DATA UNDER STUDY:
━━━━━━━━━━━━━━━━━━━━
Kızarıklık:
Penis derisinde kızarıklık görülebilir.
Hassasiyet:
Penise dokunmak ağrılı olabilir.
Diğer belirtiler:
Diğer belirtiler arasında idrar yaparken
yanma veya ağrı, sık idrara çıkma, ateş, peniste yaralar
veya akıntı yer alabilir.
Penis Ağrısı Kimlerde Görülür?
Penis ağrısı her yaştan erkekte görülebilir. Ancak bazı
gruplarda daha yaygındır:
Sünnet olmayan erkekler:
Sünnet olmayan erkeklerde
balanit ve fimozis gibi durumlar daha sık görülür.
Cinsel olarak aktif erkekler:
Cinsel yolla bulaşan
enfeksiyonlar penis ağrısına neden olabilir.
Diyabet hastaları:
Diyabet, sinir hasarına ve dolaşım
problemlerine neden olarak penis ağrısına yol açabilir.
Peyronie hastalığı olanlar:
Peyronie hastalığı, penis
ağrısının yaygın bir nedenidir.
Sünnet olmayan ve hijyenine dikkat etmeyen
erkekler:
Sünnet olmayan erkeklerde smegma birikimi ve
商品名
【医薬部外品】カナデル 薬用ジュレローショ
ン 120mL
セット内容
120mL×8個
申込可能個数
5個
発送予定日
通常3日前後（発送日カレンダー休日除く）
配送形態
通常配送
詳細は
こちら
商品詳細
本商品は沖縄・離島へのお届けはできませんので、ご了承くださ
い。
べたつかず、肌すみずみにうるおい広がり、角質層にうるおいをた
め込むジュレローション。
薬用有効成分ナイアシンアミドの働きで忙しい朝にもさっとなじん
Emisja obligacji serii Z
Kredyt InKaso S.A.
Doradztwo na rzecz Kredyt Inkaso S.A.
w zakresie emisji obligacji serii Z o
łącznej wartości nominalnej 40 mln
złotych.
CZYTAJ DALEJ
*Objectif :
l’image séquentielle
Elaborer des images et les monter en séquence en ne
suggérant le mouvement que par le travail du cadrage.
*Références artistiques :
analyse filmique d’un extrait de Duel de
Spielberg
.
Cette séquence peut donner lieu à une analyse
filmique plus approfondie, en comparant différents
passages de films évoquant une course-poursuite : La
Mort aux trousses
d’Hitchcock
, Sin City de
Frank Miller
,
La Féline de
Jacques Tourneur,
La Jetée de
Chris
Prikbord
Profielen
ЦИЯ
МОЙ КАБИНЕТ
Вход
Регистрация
━━━━━━━━━━━━━━━━━━━━
YOUR TASK: Reproduce all of the data. Leave every line unchanged.

WRITTEN SOLUTION:
Kızarıklık:
Penis derisinde kızarıklık görülebilir.
Hassasiyet:
Penise dokunmak ağrılı olabilir.
Diğer belirtiler:
Diğer belirtiler arasında idrar yaparken
yanma veya ağrı, sık idrara çıkma, ateş, peniste yaralar
veya akıntı yer alabilir.
Penis Ağrısı Kimlerde Görülür?
Penis ağrısı her yaştan erkekte görülebilir. Ancak bazı
gruplarda daha yaygındır:
Sünnet olmayan erkekler:
Sünnet olmayan erkeklerde
balanit ve fimozis gibi durumlar daha sık görülür.
Cinsel olarak aktif erkekler:
Cinsel yolla bulaşan
enfeksiyonlar penis ağrısına neden olabilir.
Diyabet hastaları:
Diyabet, sinir hasarına ve dolaşım
problemlerine neden olarak penis ağrısına yol açabilir.
Peyronie hastalığı olanlar:
Peyronie hastalığı, penis
ağrısının yaygın bir nedenidir.
Sünnet olmayan ve hijyenine dikkat etmeyen
erkekler:
Sünnet olmayan erkeklerde smegma birikimi ve
商品名
【医薬部外品】カナデル 薬用ジュレローショ
ン 120mL
セット内容
120mL×8個
申込可能個数
5個
発送予定日
通常3日前後（発送日カレンダー休日除く）
配送形態
通常配送
詳細は
こちら
商品詳細
本商品は沖縄・離島へのお届けはできませんので、ご了承くださ
い。
べたつかず、肌すみずみにうるおい広がり、角質層にうるおいをた
め込むジュレローション。
薬用有効成分ナイアシンアミドの働きで忙しい朝にもさっとなじん
Emisja obligacji serii Z
Kredyt InKaso S.A.
Doradztwo na rzecz Kredyt Inkaso S.A.
w zakresie emisji obligacji serii Z o
łącznej wartości nominalnej 40 mln
złotych.
CZYTAJ DALEJ
*Objectif :
l’image séquentielle
Elaborer des images et les monter en séquence en ne
suggérant le mouvement que par le travail du cadrage.
*Références artistiques :
analyse filmique d’un extrait de Duel de
Spielberg
.
Cette séquence peut donner lieu à une analyse
filmique plus approfondie, en comparant différents
passages de films évoquant une course-poursuite : La
Mort aux trousses
d’Hitchcock
, Sin City de
Frank Miller
,
La Féline de
Jacques Tourneur,
La Jetée de
Chris
Prikbord
Profielen
ЦИЯ
МОЙ КАБИНЕТ
Вход
Регистрация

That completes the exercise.